Although on the surface not much has happened since last spring, when the Soviet Union announced its support of the French system, CFT has been busy behind the scenes lining up votes for Secam. It apparently has a long way to go before convincing the whole of Europe to adopt Secam, but CSF officials confidently declare that they have eliminated the American National Television Standards Committee (NTSC) system from the race. This leaves the West German PAL process, or some variation of PAL, in their view as the main competition.

Alain Peyrefitte, the government's minister of information, says that regular color telecasts will start in September, 1967, a year earlier than planned. However, it will be several years after that before color sales will become a factor.

CFT is now tooling up to produce a tube that might have a strong impact on the European, and eventually the world, color-tv market. It's a bright, easy-to-build color television tube that is expected to cost one-third less than present shadow mask tubes.

Rapid growth in computers

The growth rate of the French computer market is making the International Business Machines Corp. happy; IBM is generally understood to have installed three of every four machines in use in France. In 1966, sales are expected to shoot up about 23% to $250 million. This year sales were $230 million.

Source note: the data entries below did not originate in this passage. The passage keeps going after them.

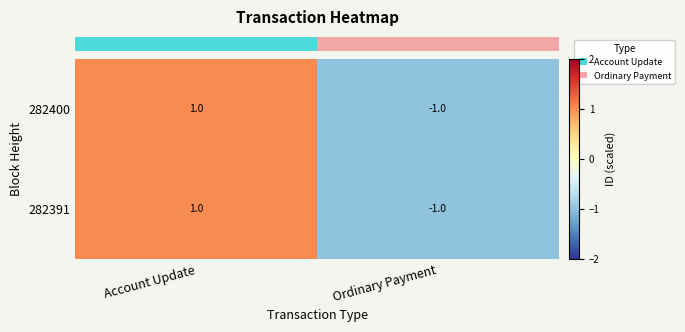

List the labels in order of 282391 value, smallest first.

Ordinary Payment, Account Update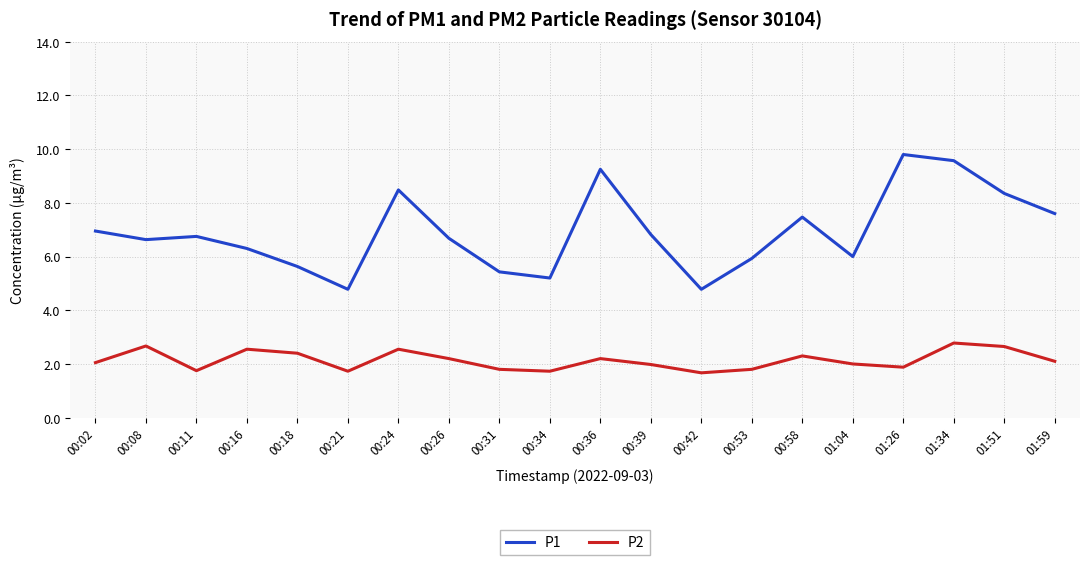

What is the difference between the highest and lowest values at 01:04?

4.0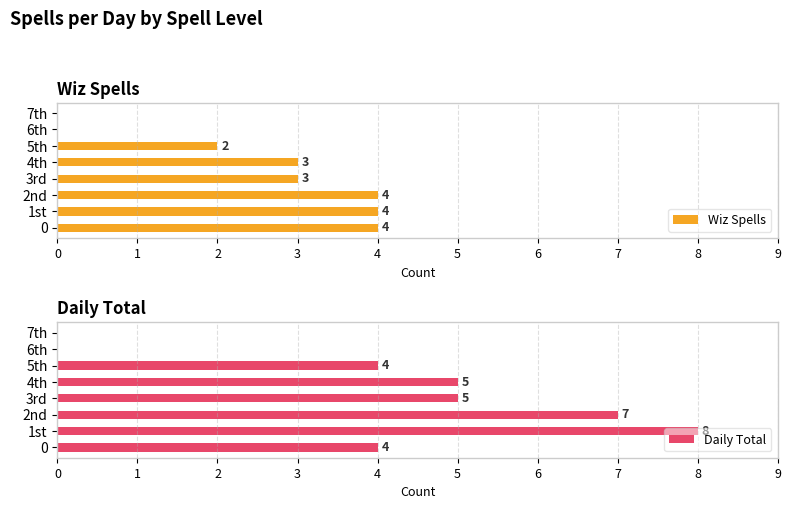

What is the sum of the Daily Total values at 3rd and 6th?

5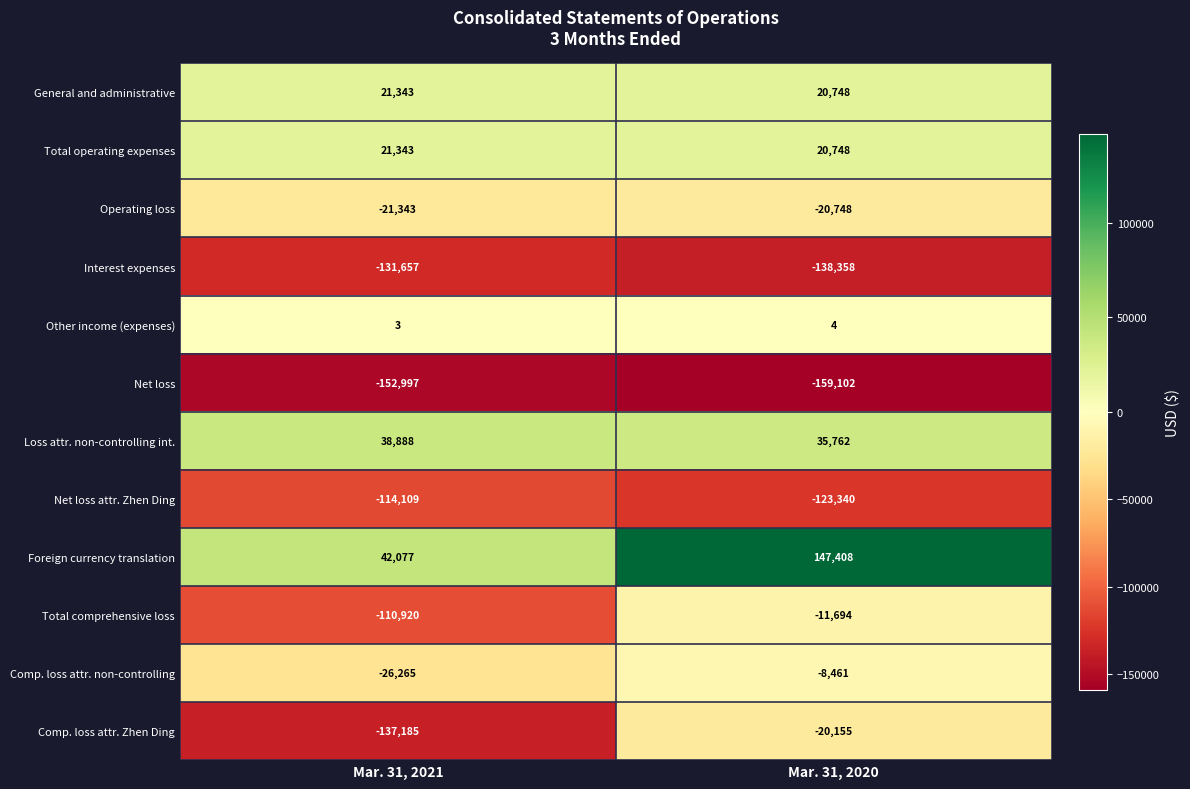

Which series has the widest spread of values?

Comp. loss attr. Zhen Ding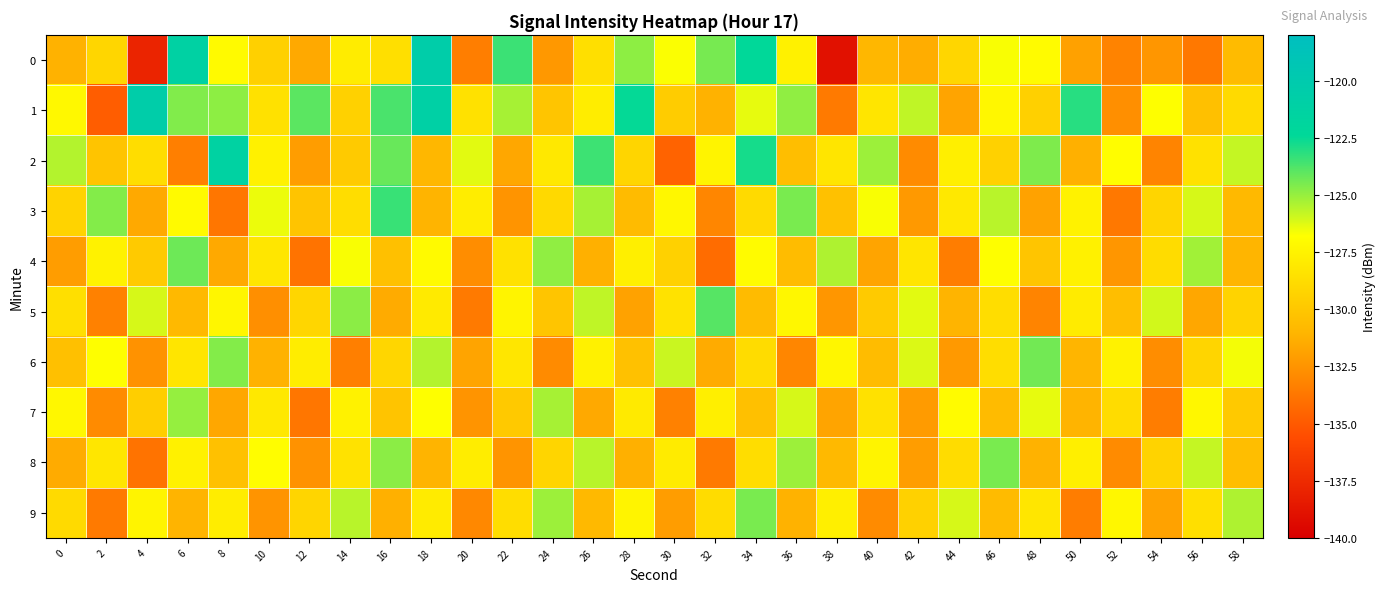

Rank the series by their maximum value, from highest to lowest.

0, 1, 2, 3, 5, 4, 6, 8, 9, 7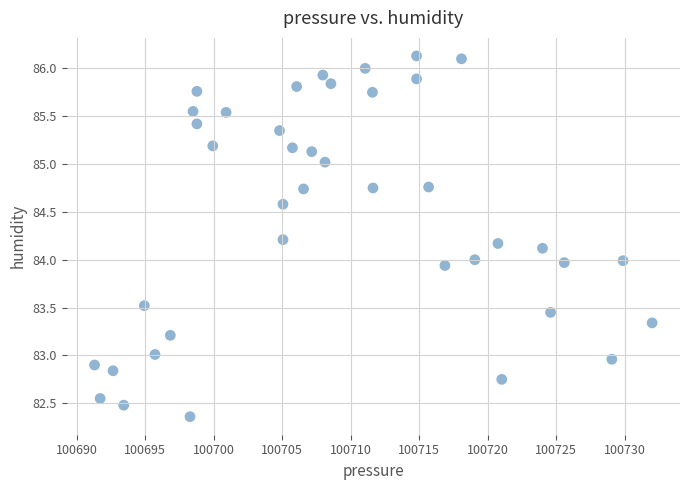

What is the range of Y values (max minus min)?

3.8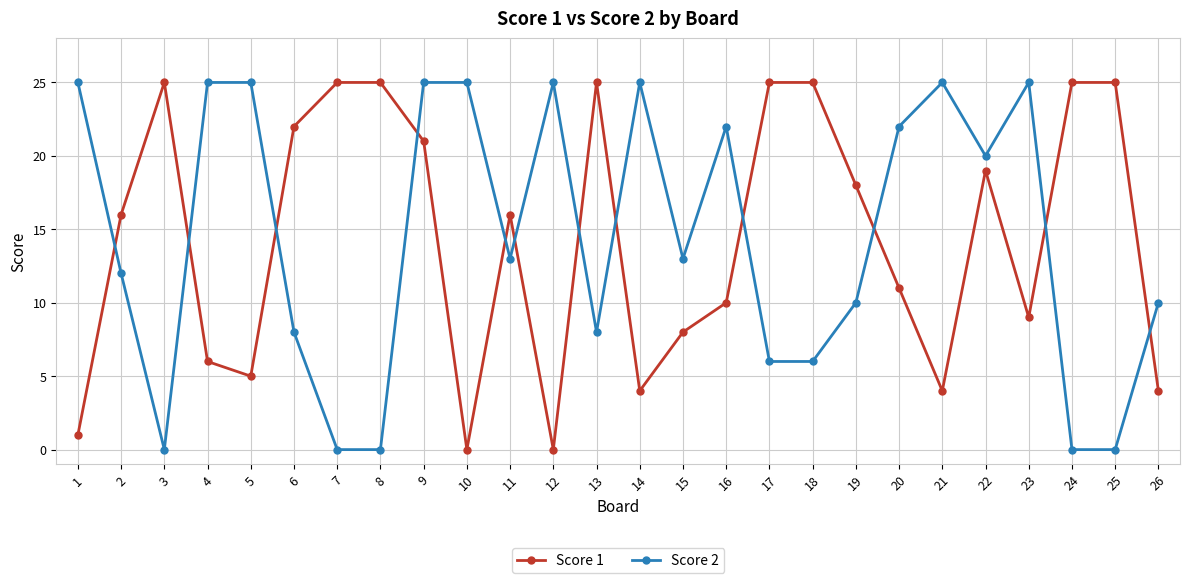

True or false: Score 2 and Score 1 cross at least once.

True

GE-Bull, an affiliate of the General Electric Co., is going after some 15% to 20% of the French market. Two French firms, CSF and Compagnie Général d'Electricité, have a joint entry in the computer field. The firm, Citec, is developing process-control computers and recently formed a consortium with two British firms which has applied to the French and British governments for financial backing to build a scientific computer.

Roger Aubert, CSF general manager for technical matters, predicts a growth of 300 to 500% a year in the process-control field during the next few years as French industry automates.

IBM and GE-Bull executives agree that process control has a big future in France, but plan to sell their general-purpose equipment to the market.

Although big growth is predicted, one problem is pointed out by Donald W. Pendery, IBM director of data processing for Europe. "The lack of trained people could become the really limiting factor in the growth of the computer market. Management is almost always behind the introduction of computers, but if they can't get people to run them this will be a pretty theoretical interest.

Pendery doesn't see anything else to prevent the European market from growing as did the U.S. market. "The growth rate, however, is probably that of the U.S. several years ago," he says.

IC production

France, like other European countries, has been slow in producing integrated circuits. Foreign firms with mass production were able to beat prices set by French companies despite the 15% duty the French apply on most semiconductor imports.

However, France's three largest semiconductor companies will start to mass-produce integrated logic circuits in 1966. They are CSF, La Radio-technique, a subsidiary of Philips Gloeilampen-fabrieken, N. V., of the Netherlands, and Société Européene des Semiconducteurs (Sesco), a joint venture of Compagnie Française Thomson-Houston and the General Electric Co.

Texas Instruments Incorporated is the fourth largest semiconductor producer in France, and the Societá General Semiconduttori (SGS) of Italy has just opened a new plant.